Dün Ruşen Çakır yazısında şöyle diyor: “Hükümete egemen olduğu anlaşılan ve Başbakan Erdoğan’a en yakın isimlerden Yalçın Akdoğan’ın yazılarına da yansıyan ‘Biz süreci İmralı ile götürüyoruz, nasılsa Kandil ona karşı çıkamaz’ yaklaşımı ve bu sırada PKK’nın lider kadrosuna yönelik olarak benimsenen aşağılayıcı üslup bu yeni süreci ciddi bir şekilde sabote edebilir.” PKK’lıların bizi sevmediğini zaten biliyoruz, çünkü bizim de onları sevecek halimiz yok. Bu süreç karşılıklı sevgi ve hoşgörüyle şekillenen bir süreç de değil. Ancak objektif olması gereken medyanın taraf tutar şekilde sadece hükümete görevler biçmesi veya sadece AK Partililerin dilini sorgulaması da doğru değil.
***
Kandil sürekli AK Parti sözcülerini hedef gösteriyor ve onlara her türlü hakareti yapıyor. ‘Aman canım onlar zaten terörist başka ne beklenir’ demek yetmiyor. Bunun bir müsamaha ve arka çıkmaya dönüşmesi hiç doğru olmaz.
Acaba Kandil’deki örgüt elebaşları bu sürece nasıl bir etki yapıyorlar, olumlu mu, olumsuz mu? Duran Kalkan son açıklamalarında görüşmelerin oy kazanmak için yapıldığını, PKK’ya karşı operasyonları maskelemek için örtü olarak kullanıldığını söyledi.

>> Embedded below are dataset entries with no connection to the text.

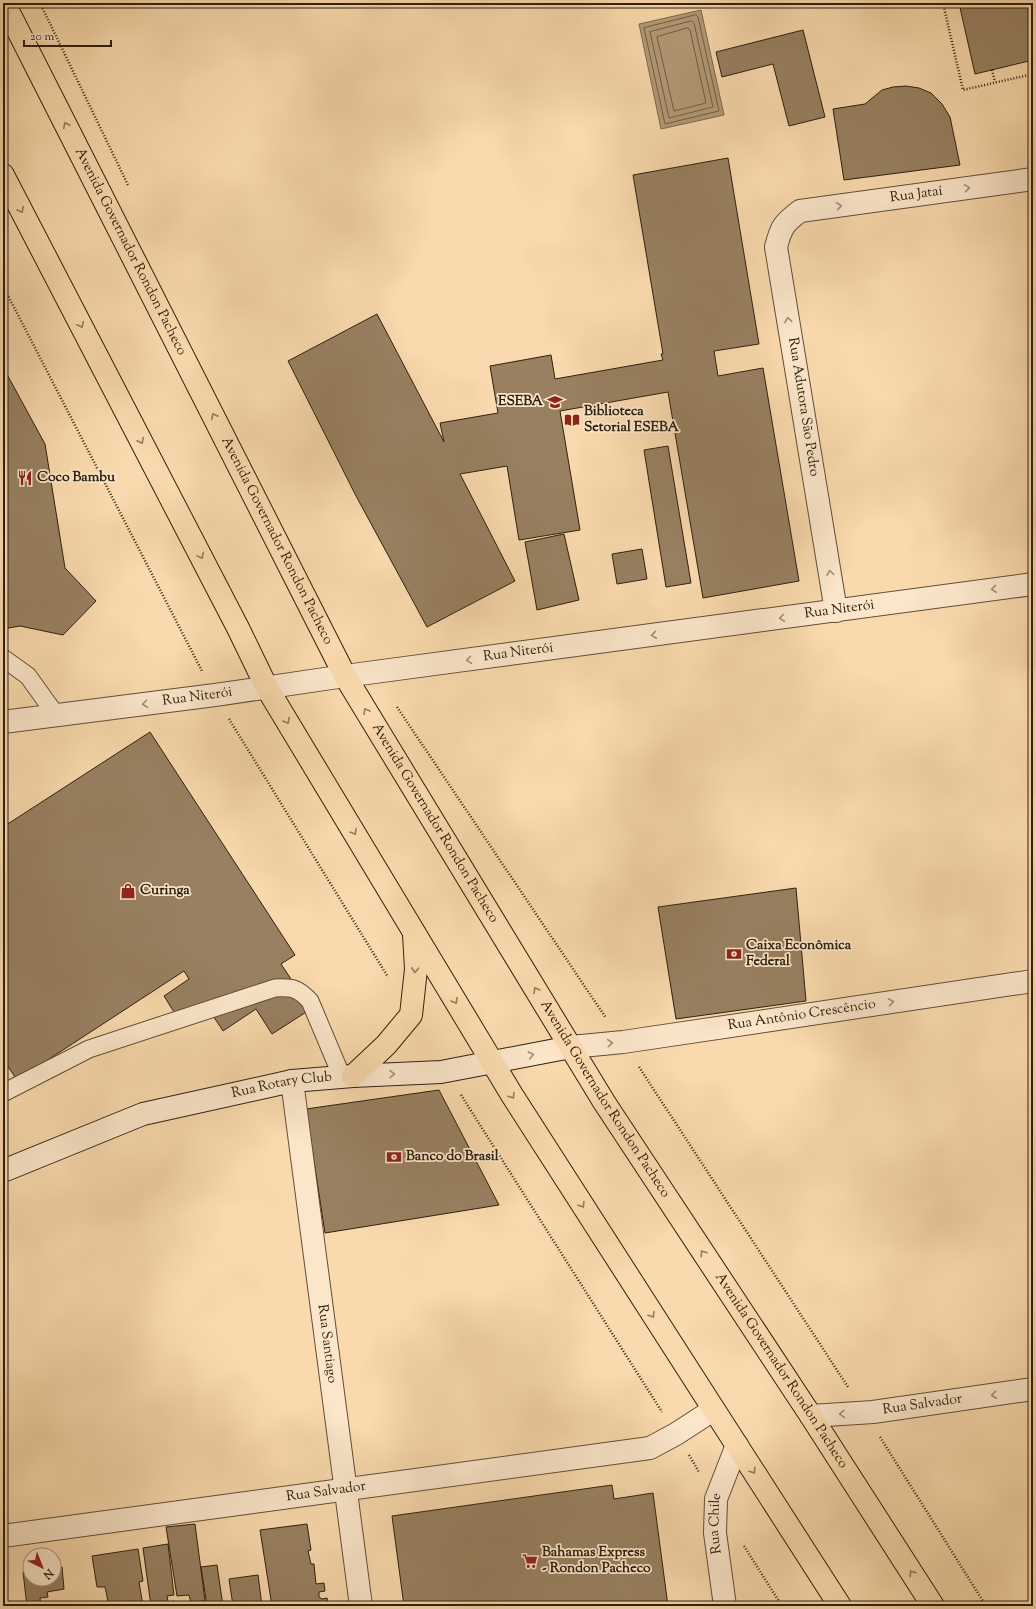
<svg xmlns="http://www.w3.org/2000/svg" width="1036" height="1609" font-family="'Sorts Mill Goudy',serif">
<rect width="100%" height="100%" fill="#f9d9ad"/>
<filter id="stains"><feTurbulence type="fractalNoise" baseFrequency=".005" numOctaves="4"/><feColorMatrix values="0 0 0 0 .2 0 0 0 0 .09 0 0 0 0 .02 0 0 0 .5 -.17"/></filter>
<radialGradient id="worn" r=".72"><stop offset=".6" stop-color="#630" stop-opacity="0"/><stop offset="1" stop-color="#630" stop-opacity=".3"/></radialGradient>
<!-- water -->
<path fill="#b49a77" stroke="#7e694d" d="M701 10 724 115 661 129 639 24Z"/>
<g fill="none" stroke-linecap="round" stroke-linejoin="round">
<!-- shore -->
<path stroke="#715d42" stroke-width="1" d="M696 15 698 17 719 111 665 124 644 28Z
M692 21 694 23 713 107 669 118 650 32Z
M688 28 690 30 706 103 674 111 657 37Z"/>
</g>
<!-- building -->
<path fill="#988061" stroke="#2e200e" d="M959 3H1033V60L975 74Z
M803 30 825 117 789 126 773 64 722 77 716 52Z
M906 86 919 88 931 93 942 104 950 117 960 165 844 180 833 109 865 104 882 90 893 87Z
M728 158 759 344 714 351 718 376 763 368 799 581 703 598 668 392 560 411 580 530 519 540 507 466 460 474 515 581 427 627 355 494 288 361 377 314 444 442 440 423 498 413 490 366 551 355 555 379 663 360 661 354H663L633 175Z
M3 367 45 444 65 568 96 601 63 635 20 626 3 629Z
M668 446 691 583 666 587 644 450Z
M564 534 579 600 537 610 525 542Z
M642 549 647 579 617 584 612 554Z
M150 732 295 955 281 964 311 1009 272 1034 256 1009 223 1031 208 1008 182 1025 164 996 189 979 184 971 17 1080 3 1059V827Z
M796 888 806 1001 676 1019 658 907Z
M439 1090 499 1205 325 1233 306 1109Z
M612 1485 614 1499 653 1493 668 1606H404L392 1516Z
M195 1524 205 1601 191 1603 189 1595 177 1596 166 1527Z
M307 1524 311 1550 308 1551 311 1564H314L316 1584 324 1583 325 1591 319 1592V1597L322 1599 327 1598 329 1606H272L260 1530Z
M168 1544 174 1595 167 1596 168 1602 174 1601 175 1606H151L143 1548Z
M138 1549 143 1581 139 1582 143 1606H109L105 1587H97L92 1556Z
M217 1565 223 1606H207L201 1567Z
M62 1567 64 1589 47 1592 48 1597 40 1598 41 1606 67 1602 68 1606H27L23 1572 30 1571V1579H54V1568Z
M258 1575 262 1606H233L229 1579Z"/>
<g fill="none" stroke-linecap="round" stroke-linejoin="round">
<!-- lane casing -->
<g stroke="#614e36" stroke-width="19">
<path id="lane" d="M3 658 28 676 56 715
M3 1093 89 1049 275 988C292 987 298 988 310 1001L342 1077"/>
</g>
<!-- street casing -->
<g stroke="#614e36" stroke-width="24">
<g id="street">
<path id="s1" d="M836 611 776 247C781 227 784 223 800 211L1033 179"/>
<path id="s2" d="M3 722 215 695 345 676 1033 584"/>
<path id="s3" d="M571 1047 623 1042 1033 981"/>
<path id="s4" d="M292 1081 361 1606"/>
<path id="s5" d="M811 1416 873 1412 1033 1389"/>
<path id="s6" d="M3 1536 650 1448 676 1434 713 1410"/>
<path id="s7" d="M725 1606 715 1533 716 1499 737 1445"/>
</g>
</g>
<!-- secondary casing -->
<g stroke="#2e200e" stroke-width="24">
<g id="secondary">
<path id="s8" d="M3 1171 143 1114 292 1081 353 1076 441 1072 571 1047"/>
</g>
</g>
<!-- primary casing -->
<g stroke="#2e200e" stroke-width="24">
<g id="primary">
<path id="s9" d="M4 3 345 676 604 1102 811 1416 933 1606"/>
<path d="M3 175 238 628 267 688 512 1095 840 1606"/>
<path d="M353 1076 386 1045 411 1015 416 969 414 934"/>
</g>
</g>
<!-- path -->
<path stroke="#2e200e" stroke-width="2.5" stroke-dasharray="1 2" stroke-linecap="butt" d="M40 3 128 185
M943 3 963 90 1033 74
M992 70 995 82
M3 286 202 671
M397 707 606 1018
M229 719 388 977
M639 1067 848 1387
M461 1095 662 1412
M880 1437 986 1606
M689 1455 699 1472
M744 1546 782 1606"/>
<!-- lane -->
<use href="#lane" stroke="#fbe6ca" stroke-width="17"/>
<!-- street -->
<use href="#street" stroke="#fbe6ca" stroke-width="22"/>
<!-- secondary -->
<use href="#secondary" stroke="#fbe6ca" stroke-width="22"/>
<!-- primary -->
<use href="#primary" stroke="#f9d9ad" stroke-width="22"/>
</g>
<!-- one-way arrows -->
<defs><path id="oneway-chevron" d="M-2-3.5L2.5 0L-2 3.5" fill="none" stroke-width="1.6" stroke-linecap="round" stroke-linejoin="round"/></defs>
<g stroke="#947c5e">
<use href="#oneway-chevron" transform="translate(66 125) rotate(-117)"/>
<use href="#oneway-chevron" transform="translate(21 210) rotate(63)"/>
<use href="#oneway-chevron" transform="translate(81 325) rotate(63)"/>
<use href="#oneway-chevron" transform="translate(214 416) rotate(-117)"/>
<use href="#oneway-chevron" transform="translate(141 441) rotate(63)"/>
<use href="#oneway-chevron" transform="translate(201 556) rotate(63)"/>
<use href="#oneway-chevron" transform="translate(366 711) rotate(-121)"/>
<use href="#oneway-chevron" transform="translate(287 721) rotate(59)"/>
<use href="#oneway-chevron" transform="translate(354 832) rotate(59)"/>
<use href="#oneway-chevron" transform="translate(415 970) rotate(93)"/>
<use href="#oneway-chevron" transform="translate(536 990) rotate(-121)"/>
<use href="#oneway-chevron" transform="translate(455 1001) rotate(59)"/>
<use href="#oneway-chevron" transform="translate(512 1096) rotate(58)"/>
<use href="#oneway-chevron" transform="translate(582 1205) rotate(58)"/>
<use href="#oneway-chevron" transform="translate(703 1253) rotate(-123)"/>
<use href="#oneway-chevron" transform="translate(652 1315) rotate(58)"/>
<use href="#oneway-chevron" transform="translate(753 1471) rotate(57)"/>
<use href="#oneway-chevron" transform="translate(912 1573) rotate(-123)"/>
</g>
<g stroke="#9f8d75">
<use href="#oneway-chevron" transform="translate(967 188) rotate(-8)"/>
<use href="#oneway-chevron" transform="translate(839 206) rotate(-8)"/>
<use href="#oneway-chevron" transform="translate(788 320) rotate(-99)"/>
<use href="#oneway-chevron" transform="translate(830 573) rotate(-99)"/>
<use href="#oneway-chevron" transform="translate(994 589) rotate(172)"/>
<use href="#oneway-chevron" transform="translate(782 618) rotate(172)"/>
<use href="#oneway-chevron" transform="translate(654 635) rotate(172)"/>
<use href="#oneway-chevron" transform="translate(469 660) rotate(172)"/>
<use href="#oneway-chevron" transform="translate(145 704) rotate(173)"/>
<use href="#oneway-chevron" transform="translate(891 1002) rotate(-8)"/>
<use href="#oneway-chevron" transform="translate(610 1043) rotate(-5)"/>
<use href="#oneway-chevron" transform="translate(531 1055) rotate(-11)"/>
<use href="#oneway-chevron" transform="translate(392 1074) rotate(-2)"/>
<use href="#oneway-chevron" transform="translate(994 1395) rotate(172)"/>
<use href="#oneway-chevron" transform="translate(842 1414) rotate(176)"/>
</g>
<!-- icons -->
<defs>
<g id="school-bare" transform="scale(1.2)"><path d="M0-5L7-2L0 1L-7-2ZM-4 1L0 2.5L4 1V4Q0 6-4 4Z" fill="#8f2418" stroke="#fbe6ca" stroke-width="2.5" paint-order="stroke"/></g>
<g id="library-bare" transform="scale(1.2)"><path d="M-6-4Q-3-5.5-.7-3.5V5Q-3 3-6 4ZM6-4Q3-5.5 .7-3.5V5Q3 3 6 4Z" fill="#8f2418" stroke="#fbe6ca" stroke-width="2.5" paint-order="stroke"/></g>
<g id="restaurant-bare" transform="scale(1.2)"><path d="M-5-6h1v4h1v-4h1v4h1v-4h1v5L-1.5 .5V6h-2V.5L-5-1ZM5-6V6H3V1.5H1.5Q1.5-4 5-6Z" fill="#8f2418" stroke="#fbe6ca" stroke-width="2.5" paint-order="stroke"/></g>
<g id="shop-bare" transform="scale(1.2)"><path d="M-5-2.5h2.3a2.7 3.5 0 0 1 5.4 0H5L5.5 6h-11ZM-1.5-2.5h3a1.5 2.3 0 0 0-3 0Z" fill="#8f2418" stroke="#fbe6ca" stroke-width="2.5" paint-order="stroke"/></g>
<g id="bank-bare" transform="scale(1.2)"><path d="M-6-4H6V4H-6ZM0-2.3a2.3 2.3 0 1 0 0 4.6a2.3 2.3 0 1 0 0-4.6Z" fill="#8f2418" stroke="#fbe6ca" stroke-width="2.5" paint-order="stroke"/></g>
<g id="supermarket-bare" transform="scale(1.2)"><path d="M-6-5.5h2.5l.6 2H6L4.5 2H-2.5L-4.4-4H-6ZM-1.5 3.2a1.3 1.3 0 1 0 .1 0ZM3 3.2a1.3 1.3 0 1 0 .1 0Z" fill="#8f2418" stroke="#fbe6ca" stroke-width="2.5" paint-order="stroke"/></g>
</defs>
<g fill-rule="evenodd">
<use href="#school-bare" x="555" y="402"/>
<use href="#library-bare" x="572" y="420"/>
<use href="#restaurant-bare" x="25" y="478"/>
<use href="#shop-bare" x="128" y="891"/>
<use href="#bank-bare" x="734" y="954"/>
<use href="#bank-bare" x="394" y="1157"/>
<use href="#supermarket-bare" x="530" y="1561"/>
</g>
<g text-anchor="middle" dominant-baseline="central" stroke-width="3.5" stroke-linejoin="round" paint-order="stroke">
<!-- street labels -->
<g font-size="14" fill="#2e200e" stroke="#fbe6ca">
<text stroke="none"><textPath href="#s1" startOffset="531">Rua Jataí</textPath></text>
<text stroke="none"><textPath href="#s9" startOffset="279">Avenida Governador Rondon Pacheco</textPath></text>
<text transform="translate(803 407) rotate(81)">Rua Adutora São Pedro</text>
<text stroke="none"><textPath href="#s9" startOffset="603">Avenida Governador Rondon Pacheco</textPath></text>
<text stroke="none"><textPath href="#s2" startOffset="844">Rua Niterói</textPath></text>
<text stroke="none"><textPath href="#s2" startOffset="520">Rua Niterói</textPath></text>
<text stroke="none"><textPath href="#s2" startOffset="196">Rua Niterói</textPath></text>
<text stroke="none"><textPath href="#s9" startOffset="927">Avenida Governador Rondon Pacheco</textPath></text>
<text stroke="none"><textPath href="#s3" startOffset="233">Rua Antônio Crescêncio</textPath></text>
<text stroke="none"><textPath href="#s8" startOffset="293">Rua Rotary Club</textPath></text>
<text stroke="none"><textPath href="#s9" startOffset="1251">Avenida Governador Rondon Pacheco</textPath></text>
<text stroke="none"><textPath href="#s4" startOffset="265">Rua Santiago</textPath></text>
<text stroke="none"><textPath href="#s9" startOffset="1575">Avenida Governador Rondon Pacheco</textPath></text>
<text stroke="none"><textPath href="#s5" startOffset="112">Rua Salvador</textPath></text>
<text stroke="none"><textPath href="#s6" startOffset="326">Rua Salvador</textPath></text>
<text stroke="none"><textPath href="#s7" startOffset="83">Rua Chile</textPath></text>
</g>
<!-- poi labels -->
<g font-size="14" font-weight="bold" fill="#2e200e" stroke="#fbe6ca" text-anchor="start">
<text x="543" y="402" text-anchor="end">ESEBA</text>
<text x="584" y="412">Biblioteca<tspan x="584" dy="16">Setorial ESEBA</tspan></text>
<text x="37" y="478">Coco Bambu</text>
<text x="140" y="891">Curinga</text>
<text x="746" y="946">Caixa Econômica<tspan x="746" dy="16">Federal</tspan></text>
<text x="406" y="1157">Banco do Brasil</text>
<text x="542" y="1553">Bahamas Express<tspan x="542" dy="16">- Rondon Pacheco</tspan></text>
</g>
</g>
<!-- margin -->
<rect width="1036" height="1609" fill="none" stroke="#f9d9ad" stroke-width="16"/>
<rect x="4" y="4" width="1028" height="1601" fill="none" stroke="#2e200e" stroke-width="2"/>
<rect x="8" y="8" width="1020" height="1593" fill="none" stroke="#2e200e"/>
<!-- north arrow -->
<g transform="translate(42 1567) rotate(137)"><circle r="19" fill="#fbe6ca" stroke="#a9977f"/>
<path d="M0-3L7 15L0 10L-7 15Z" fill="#8f2418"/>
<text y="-6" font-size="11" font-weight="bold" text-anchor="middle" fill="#2e200e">N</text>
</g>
<!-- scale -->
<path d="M24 40v6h87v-6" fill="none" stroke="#2e200e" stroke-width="2"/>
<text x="30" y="40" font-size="12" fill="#2e200e" stroke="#fbe6ca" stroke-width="3" paint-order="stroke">20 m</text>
<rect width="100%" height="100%" filter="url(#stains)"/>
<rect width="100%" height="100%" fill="url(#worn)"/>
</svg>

Görüşmeleri, sonuç alınacak ciddi bir girişim değil de örgütün yok edilmesi için bir kandırmaca olarak takdim eden böyle bir zihniyet nasıl çözümden yanaymış gibi görülebilir?
Murat Karayılan diyaloğu önemli bulduklarını söylüyor ama asıl olarak ‘mücadeleyle ve direnişle’ çözüme ulaşma hedefine sahip olduklarını vurguluyor.
Kandil, hükümeti ve Başbakan’ı ağır ithamlarla suçlarken süreçle ilgili de şartlar öne sürmeye devam ediyor. İkna olmak için Öcalan’la görüşmeleri gerektiğini söyleyen Karayılan, açıkça ‘önce Öcalan serbest kalsın, sonra süreç işleyebilir’ anlamına gelen laflar ediyor. Peki bu yaklaşım, çözümden yana olmak mıdır, yoksa Öcalan’ı düşünüyormuş gibi görünüp süreci baltalamak mıdır?
Yıllardır Öcalan’ın adını istismar eden ve onu tutkal gibi kullanan Kandil zaten hiçbir zaman Öcalan’a açıktan tavır takınamaz. Geçmişte de hep Öcalan dediler ama onu gömecek her adımı attılar.
Hatırlanırsa ‘Karayılan Öcalan’a racon kesiyor’ dediğimde de bunu kastetmiştim. “Öcalan’ın devletin kontrolünde bir kişi olarak etki altında kaldığı” kabulünü yayarak kendi pozisyonlarını dayatma eğilimine giriyorlar.
Karayılan’ın şu sözleri, “Öcalan’ın sözlerini devletin sözleri olarak görmek ve reddetmek” eğiliminde olduklarını gösteriyor: “Başbakan’ın bize dayattığı teslim olmadır. Geçmişten bu yana zaten Türk hükümetleri hep bunu yaptılar. Dersim’de de bu oldu, Şeyh Said İsyanı’nda da bu oldu, Ağrı İsyanı’nda da bu oldu. En son Kenan Evren’den bu yana bize hep söylenen, ‘ya gelip teslim olacaksınız, ya yok olursunuz ya da çekip gidersiniz’dir”.
AcabaZübeyir Aydar’ın ‘Öcalan emretsin sınır dışına çekilelim’ ifadesi, ne derece Kandil’in iradesini yansıtıyor?
***
Kandil’in süreçte nasıl tavır takınacağı, Öcalan’ın çağrısına nasıl karşılık vereceği elbette önem taşıyor. Ancak bu önem, onların her dediğine eyvallah denilmesini gerektirmiyor.
Mesela Karayılan, PKK’yı bir demokratik hareket olarak niteliyor. Buna sessiz kalmak akla ve hakikate hakarettir. Eli silahlı, kan döken, baskı ve tehditle hareket eden, totaliter ve baskıcı bir örgüt demokratik olabilir mi?
Elbette olamaz.
Çözüme ulaşmak, devletin PKK’yı terörist görmekten vazgeçmesi anlamına gelmez. Ne devlet dağdaki adamın algısını değiştirebilir, ne de PKK, devletin terörist algısını bıraktırabilir. Zaten algılar farklı olsaydı mücadele olmazdı. Çözüm, vasıfların değişmesinden geçmiyor, farklı vasıftakilerin silahı devre dışı bırakacak bir çözüm projesine ulaşmasından geçiyor.